▶ [Task to complete]: In the listing, locate the line containing "text_box [372, 663, 586, 858]", then quote it and all following lines exactly. Omit pictures.

▶ [Listed records]:
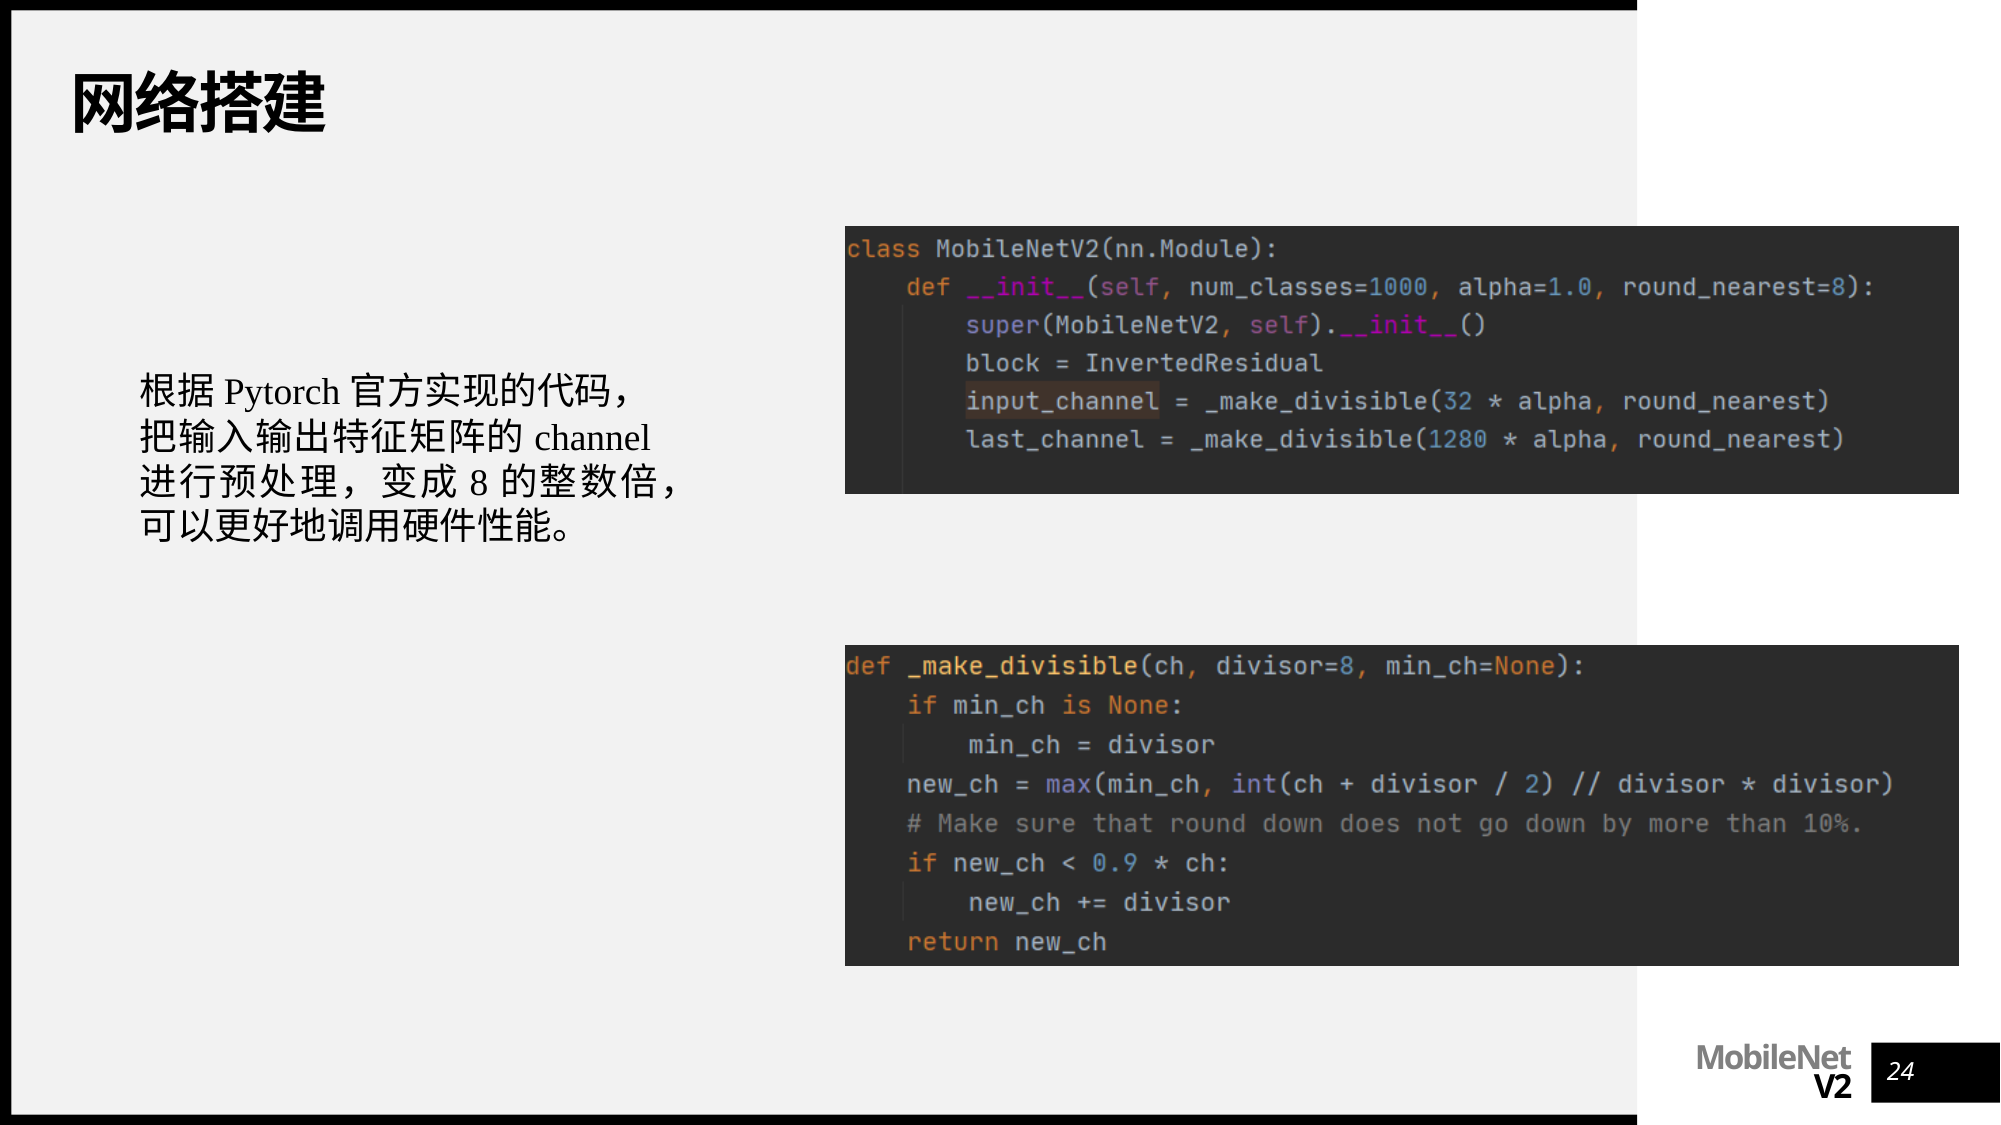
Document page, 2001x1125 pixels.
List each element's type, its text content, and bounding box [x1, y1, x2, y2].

picture [845, 226, 1959, 494]
title 网络搭建 [70, 70, 1569, 142]
slide_number 24 [1877, 1050, 1924, 1096]
text_box 根据Pytorch官方实现的代码， 把输入输出特征矩阵的channel进行预处理，变成8的整数倍， 可以更好地调用硬件性能。 [125, 360, 675, 555]
picture [845, 645, 1959, 966]
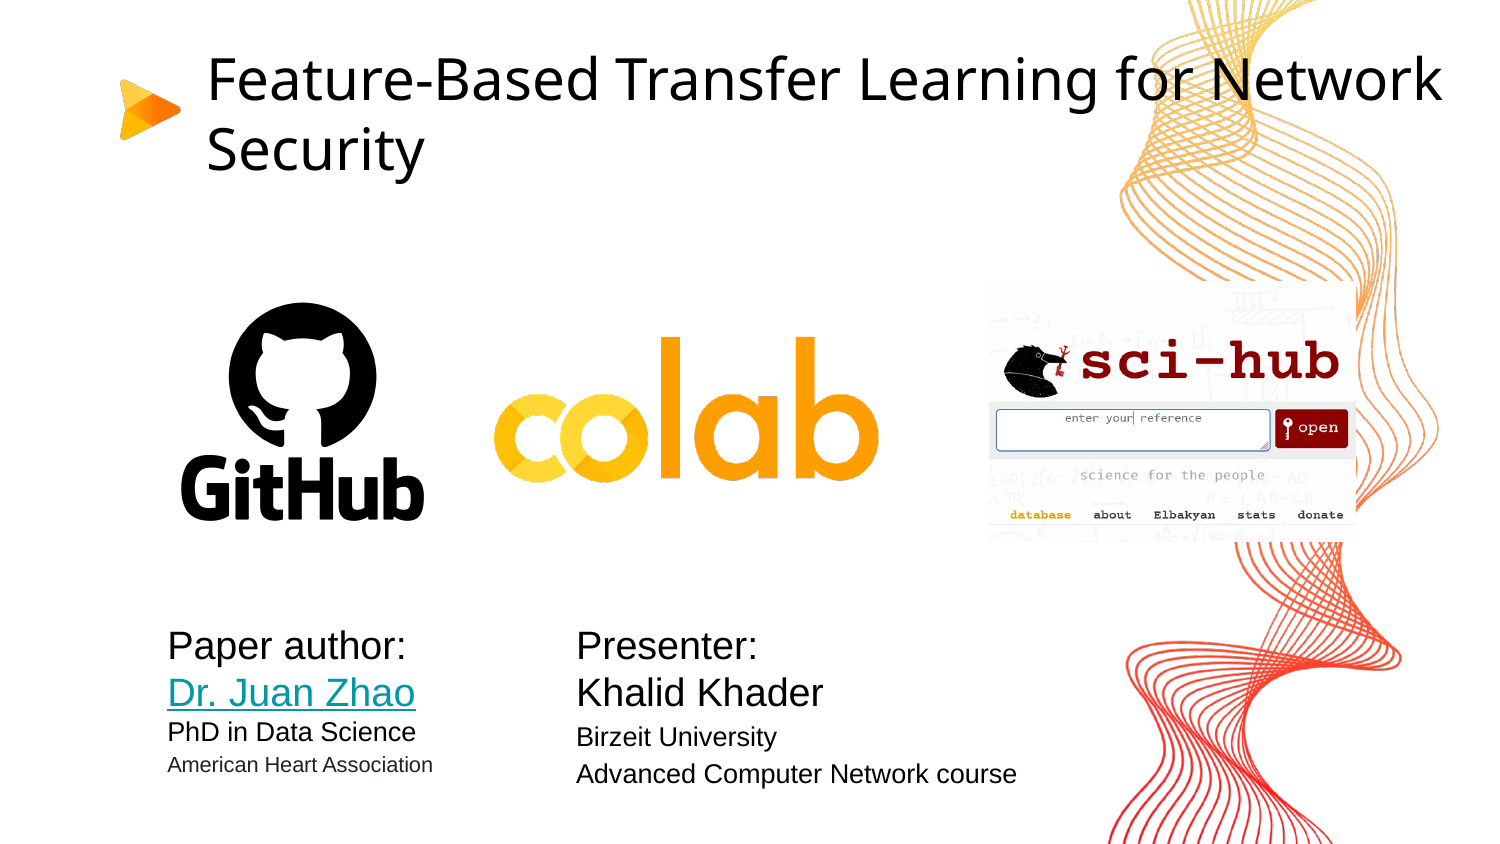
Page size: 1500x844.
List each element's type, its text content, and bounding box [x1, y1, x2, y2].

picture [1056, 0, 1483, 52]
text_box Paper author: Dr. Juan Zhao PhD in Data Science American Heart Association [152, 604, 561, 793]
picture [989, 172, 1483, 844]
picture [119, 78, 181, 140]
title Feature-Based Transfer Learning for Network Security [191, 52, 1500, 172]
picture [103, 299, 932, 524]
text_box Presenter: Khalid Khader Birzeit University Advanced Computer Network course [561, 604, 1054, 805]
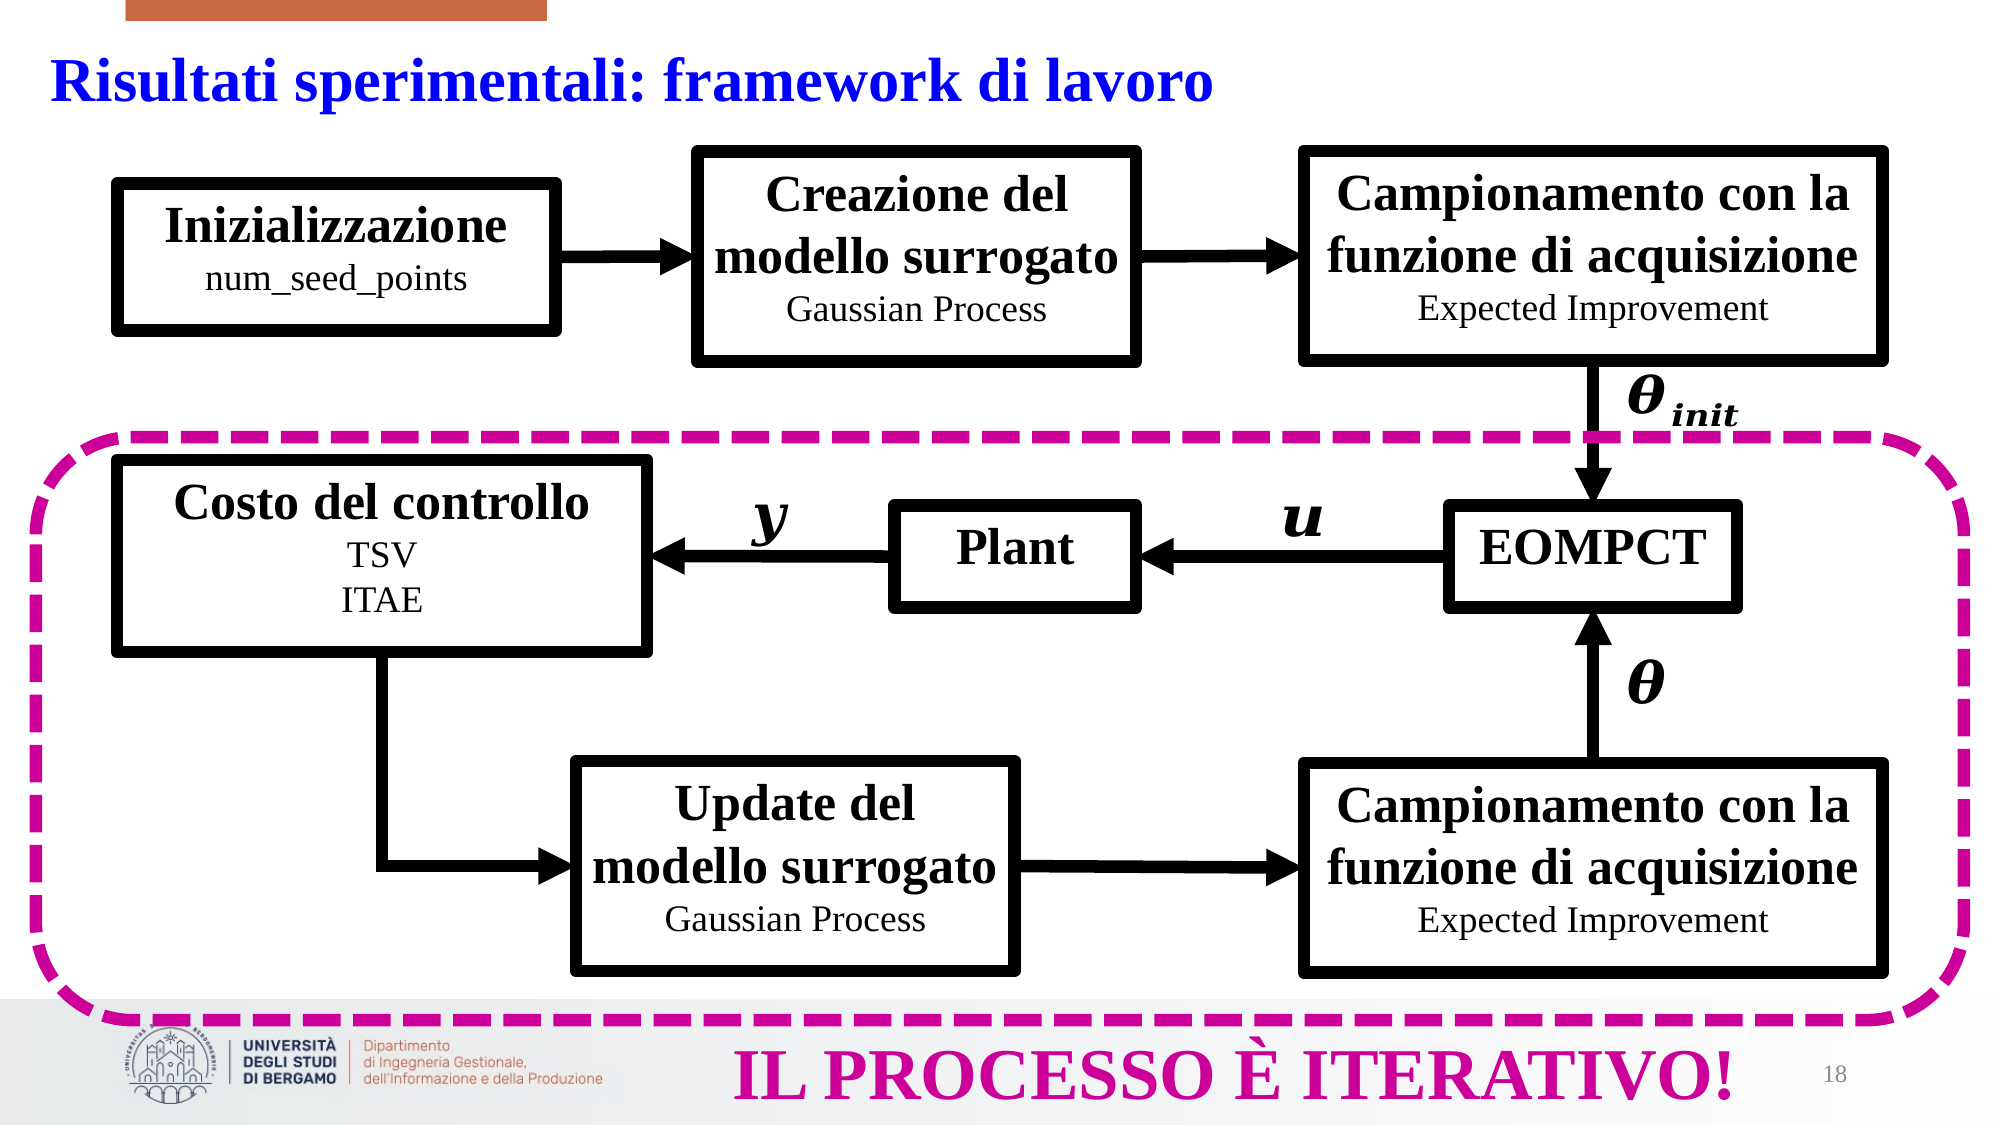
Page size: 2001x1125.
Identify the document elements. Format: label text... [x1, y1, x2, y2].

text_box Creazione del modello surrogato Gaussian Process [697, 151, 1137, 362]
text_box Campionamento con la funzione di acquisizione Expected Improvement [1303, 150, 1883, 361]
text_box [372, 663, 586, 858]
text_box [34, 436, 1965, 1022]
text_box Inizializzazione num_seed_points [117, 183, 556, 331]
text_box Risultati sperimentali: framework di lavoro [35, 31, 1964, 121]
slide_number 18 [1791, 1042, 1863, 1103]
text_box IL PROCESSO È ITERATIVO! [717, 1019, 1791, 1122]
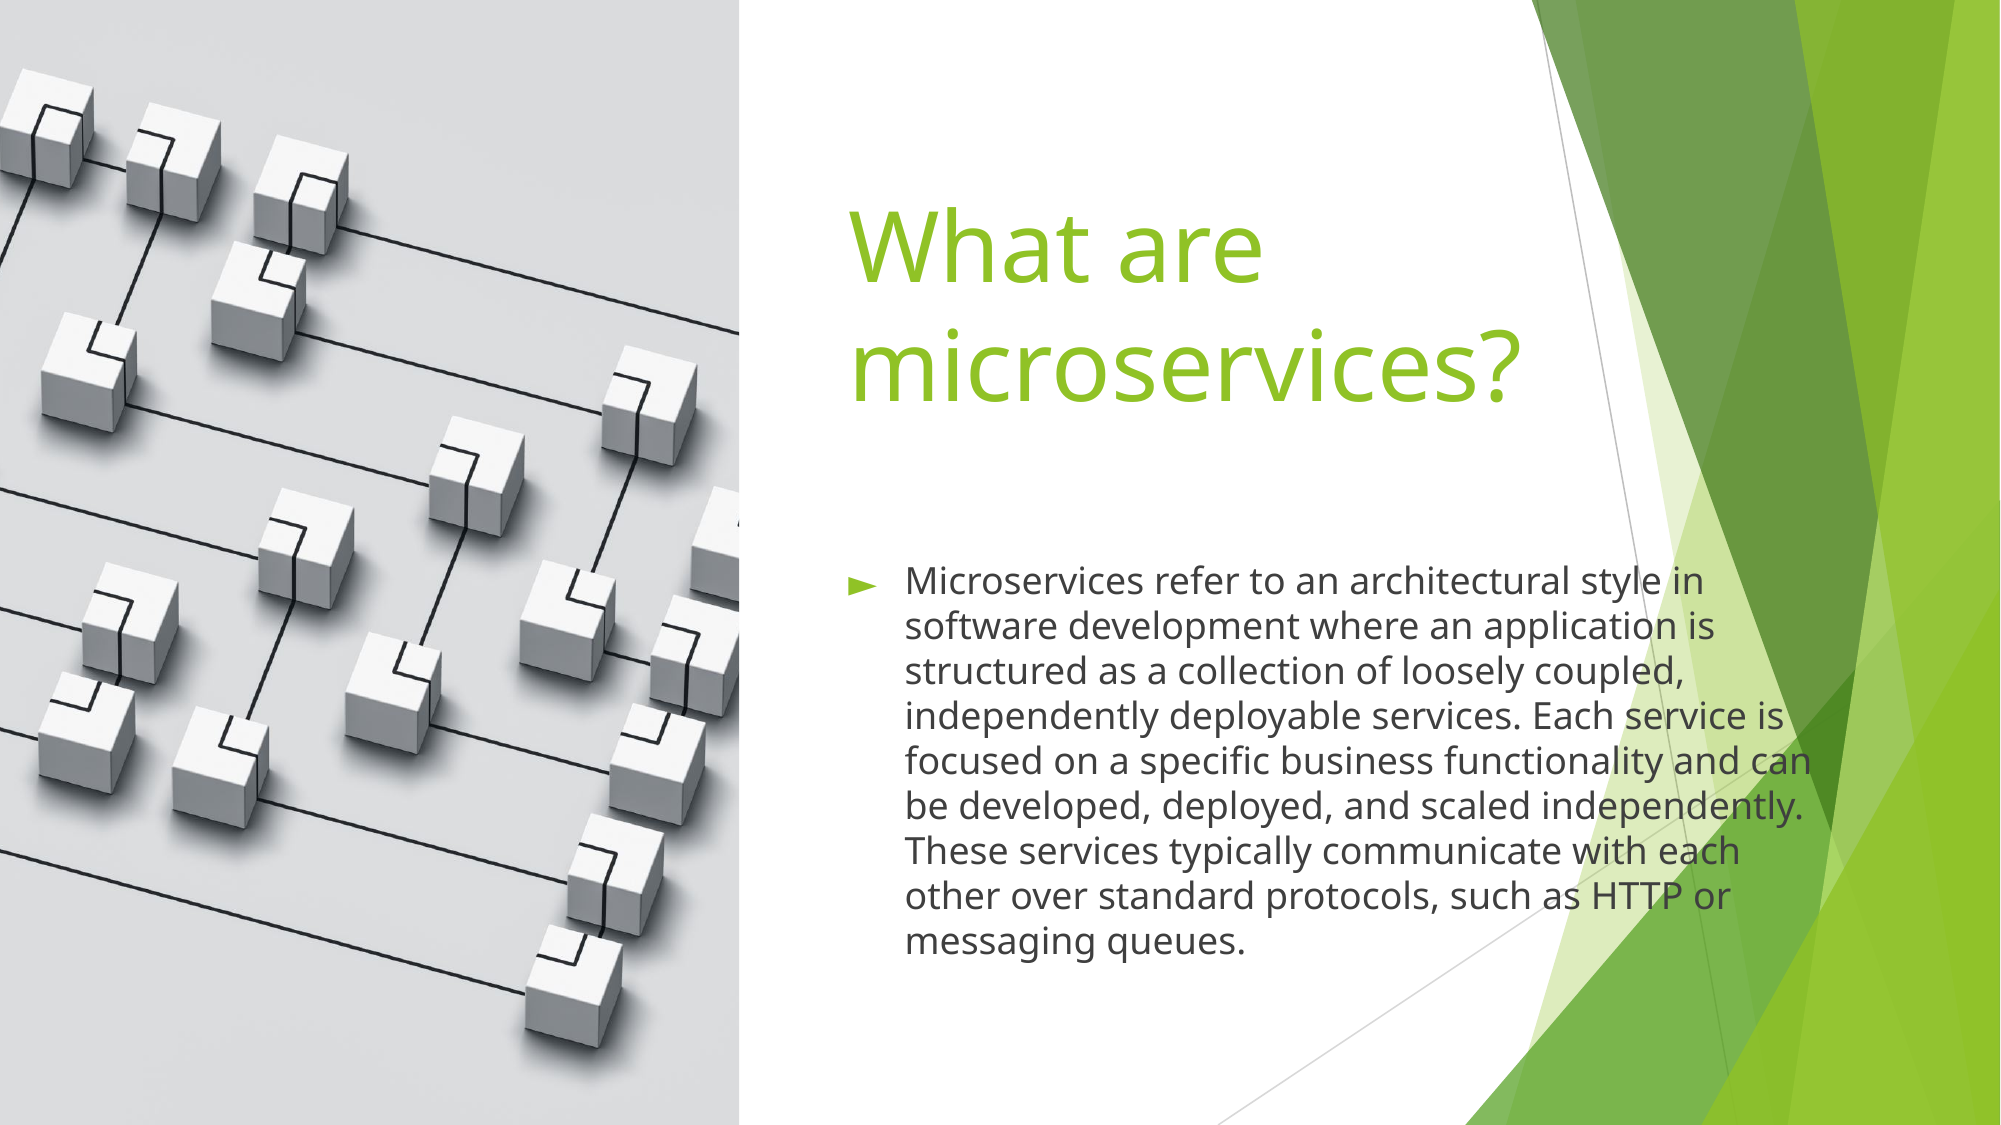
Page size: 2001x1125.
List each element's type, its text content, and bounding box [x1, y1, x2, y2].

list Microservices refer to an architectural style in software development where an application is structured as a collection of loosely coupled, independently deployable services. Each service is focused on a specific business functionality and can be developed, deployed, and scaled independently. These services typically communicate with each other over standard protocols, such as HTTP or messaging queues. [833, 549, 1863, 1014]
title What are microservices? [833, 176, 1863, 429]
picture [0, 0, 740, 1125]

▶ [Response box]:
text_box [372, 663, 586, 858]
text_box [34, 436, 1965, 1022]
text_box Inizializzazione num_seed_points [117, 183, 556, 331]
text_box Risultati sperimentali: framework di lavoro [35, 31, 1964, 121]
slide_number 18 [1791, 1042, 1863, 1103]
text_box IL PROCESSO È ITERATIVO! [717, 1019, 1791, 1122]
Page size: 2001x1125.
List each element's type, its text content, and bounding box [x1, y1, x2, y2].

list Microservices refer to an architectural style in software development where an application is structured as a collection of loosely coupled, independently deployable services. Each service is focused on a specific business functionality and can be developed, deployed, and scaled independently. These services typically communicate with each other over standard protocols, such as HTTP or messaging queues. [833, 549, 1863, 1014]
title What are microservices? [833, 176, 1863, 429]
picture [0, 0, 740, 1125]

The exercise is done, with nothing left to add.